Cake sand dollars with combed tube feet morphometry and phylogenetics of Indo-Pacific arachnoidid clypeasteroids


Meeting Abstract

P2.104  Tuesday, Jan. 5  Cake sand dollars with combed tube feet: morphometry and phylogenetics of Indo-Pacific arachnoidid clypeasteroids RECCIA, L.**; MOOI, R.; California State Polytechnic Univ., Pomona; California Academy of Sciences, San Francisco rmooi@calacademy.org

The genus Arachnoides (Clypeasteroida: Arachnoididae) includes very flat, circular, sharp-edged sand dollars occurring on shallow-water sandy substrates in the Indo-Pacific. Unique among sand dollars, arachnoidid food grooves extend from the mouth to the apical system and are bordered by sometimes extensive fields of tube feet and spines arranged in highly regimented “combed” rows involved in food collection. Although some Arachnoides species occur in great abundance, few systematic analyses have been done on the group since its description by Leske (1778). The genus is surprisingly under-represented in collections, and its natural history and phylogenetics remain poorly known. Specimens are recorded from Australia to Papua-New Guinea in the east, and from the Philippines westward to Bangladesh. However, literature sources disagree on the actual range. This study uses basic morphometric differences in the overall shape of the known species, A. placenta (Linnaeus, 1858) and A. tenuis (H.L. Clark, 1938), to determine whether they exhibit variable morphologies throughout their ranges or if hitherto undescribed taxa exist. A. tenuis is restricted to Western Australia, but even within this distribution, variants exist that strongly suggest the presence of cryptic species. Upon determination of all terminal taxa, phylogenetic analyses can be performed not only on Arachnoides, but on the other genera in the family such as the New Zealand endemic, Fellaster, as well as Ammotrophus and Monostychia (the latter known only from fossils). A combination of morphometrics, phylogenetics, and biogeography can shed light on the evolution of these important sand dollars, focusing on the origins of their sharp, disk-like shape and peculiar combed arrangements of the spines and tube feet.

→ **Instructions for the task**: According to the abstract on arachnoidid sand dollars, where is A. tenuis restricted to?

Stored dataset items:
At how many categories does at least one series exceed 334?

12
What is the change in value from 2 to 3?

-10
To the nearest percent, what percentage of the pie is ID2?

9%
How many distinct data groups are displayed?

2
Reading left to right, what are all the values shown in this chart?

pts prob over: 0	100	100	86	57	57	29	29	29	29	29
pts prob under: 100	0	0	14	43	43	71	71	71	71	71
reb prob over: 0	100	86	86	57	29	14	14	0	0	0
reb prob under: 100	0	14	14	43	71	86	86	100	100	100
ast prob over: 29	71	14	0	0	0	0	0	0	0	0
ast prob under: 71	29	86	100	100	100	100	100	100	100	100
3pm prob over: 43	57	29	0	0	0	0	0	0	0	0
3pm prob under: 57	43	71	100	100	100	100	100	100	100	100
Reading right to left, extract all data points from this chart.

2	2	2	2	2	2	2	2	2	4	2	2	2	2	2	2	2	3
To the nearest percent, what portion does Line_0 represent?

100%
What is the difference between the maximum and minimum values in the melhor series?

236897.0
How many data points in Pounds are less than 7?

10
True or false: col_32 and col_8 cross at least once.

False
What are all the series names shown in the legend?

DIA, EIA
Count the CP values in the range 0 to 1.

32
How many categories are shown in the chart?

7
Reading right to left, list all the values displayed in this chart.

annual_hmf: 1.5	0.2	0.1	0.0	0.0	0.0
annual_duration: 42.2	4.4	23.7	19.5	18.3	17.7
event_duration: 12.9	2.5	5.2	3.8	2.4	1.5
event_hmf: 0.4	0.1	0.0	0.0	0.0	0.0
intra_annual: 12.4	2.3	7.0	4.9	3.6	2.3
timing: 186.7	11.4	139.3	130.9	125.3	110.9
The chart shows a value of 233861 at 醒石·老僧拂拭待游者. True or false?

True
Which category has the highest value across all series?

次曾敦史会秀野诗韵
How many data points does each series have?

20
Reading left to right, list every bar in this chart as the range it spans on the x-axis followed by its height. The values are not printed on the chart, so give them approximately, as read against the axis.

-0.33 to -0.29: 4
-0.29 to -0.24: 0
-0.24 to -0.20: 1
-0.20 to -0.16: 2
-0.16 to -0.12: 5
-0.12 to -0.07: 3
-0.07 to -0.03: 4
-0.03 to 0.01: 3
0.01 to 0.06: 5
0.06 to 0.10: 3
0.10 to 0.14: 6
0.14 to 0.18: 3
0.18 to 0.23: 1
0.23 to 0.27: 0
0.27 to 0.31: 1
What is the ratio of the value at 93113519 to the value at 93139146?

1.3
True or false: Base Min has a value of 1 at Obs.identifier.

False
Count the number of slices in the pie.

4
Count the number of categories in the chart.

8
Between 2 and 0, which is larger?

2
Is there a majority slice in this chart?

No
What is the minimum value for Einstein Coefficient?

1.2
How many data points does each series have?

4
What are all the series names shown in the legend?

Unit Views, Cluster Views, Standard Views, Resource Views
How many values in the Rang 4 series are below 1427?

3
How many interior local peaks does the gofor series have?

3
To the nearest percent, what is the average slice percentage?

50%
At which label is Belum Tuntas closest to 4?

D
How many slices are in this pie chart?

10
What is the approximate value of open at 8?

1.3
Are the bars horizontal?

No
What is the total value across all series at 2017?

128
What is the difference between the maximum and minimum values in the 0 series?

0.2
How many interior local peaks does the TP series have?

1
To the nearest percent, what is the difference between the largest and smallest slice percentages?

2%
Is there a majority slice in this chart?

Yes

→ **Output**: Western Australia.